### Exercise details
Copy out every line of the rows below with no change to any character, space, or line break.

Saved entries
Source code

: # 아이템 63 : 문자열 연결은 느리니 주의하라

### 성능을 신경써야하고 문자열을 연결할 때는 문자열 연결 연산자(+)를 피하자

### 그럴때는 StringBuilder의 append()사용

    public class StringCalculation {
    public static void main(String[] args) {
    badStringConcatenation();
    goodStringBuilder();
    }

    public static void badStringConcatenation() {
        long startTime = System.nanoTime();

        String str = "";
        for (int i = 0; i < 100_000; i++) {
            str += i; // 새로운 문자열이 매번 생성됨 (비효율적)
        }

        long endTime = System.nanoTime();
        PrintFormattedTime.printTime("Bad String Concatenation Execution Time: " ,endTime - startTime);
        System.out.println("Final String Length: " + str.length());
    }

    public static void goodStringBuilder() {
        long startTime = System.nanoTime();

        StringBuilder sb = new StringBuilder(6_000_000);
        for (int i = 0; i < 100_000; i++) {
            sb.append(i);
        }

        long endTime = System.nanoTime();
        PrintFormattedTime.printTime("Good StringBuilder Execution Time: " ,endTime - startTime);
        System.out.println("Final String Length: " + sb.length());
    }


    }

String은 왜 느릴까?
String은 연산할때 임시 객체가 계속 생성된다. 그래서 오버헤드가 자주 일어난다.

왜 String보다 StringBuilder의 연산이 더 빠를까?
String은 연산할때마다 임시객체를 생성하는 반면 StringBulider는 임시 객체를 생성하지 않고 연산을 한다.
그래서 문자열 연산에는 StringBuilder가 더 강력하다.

### Solution
Source code

: # 아이템 63 : 문자열 연결은 느리니 주의하라

### 성능을 신경써야하고 문자열을 연결할 때는 문자열 연결 연산자(+)를 피하자

### 그럴때는 StringBuilder의 append()사용

    public class StringCalculation {
    public static void main(String[] args) {
    badStringConcatenation();
    goodStringBuilder();
    }

    public static void badStringConcatenation() {
        long startTime = System.nanoTime();

        String str = "";
        for (int i = 0; i < 100_000; i++) {
            str += i; // 새로운 문자열이 매번 생성됨 (비효율적)
        }

        long endTime = System.nanoTime();
        PrintFormattedTime.printTime("Bad String Concatenation Execution Time: " ,endTime - startTime);
        System.out.println("Final String Length: " + str.length());
    }

    public static void goodStringBuilder() {
        long startTime = System.nanoTime();

        StringBuilder sb = new StringBuilder(6_000_000);
        for (int i = 0; i < 100_000; i++) {
            sb.append(i);
        }

        long endTime = System.nanoTime();
        PrintFormattedTime.printTime("Good StringBuilder Execution Time: " ,endTime - startTime);
        System.out.println("Final String Length: " + sb.length());
    }


    }

String은 왜 느릴까?
String은 연산할때 임시 객체가 계속 생성된다. 그래서 오버헤드가 자주 일어난다.

왜 String보다 StringBuilder의 연산이 더 빠를까?
String은 연산할때마다 임시객체를 생성하는 반면 StringBulider는 임시 객체를 생성하지 않고 연산을 한다.
그래서 문자열 연산에는 StringBuilder가 더 강력하다.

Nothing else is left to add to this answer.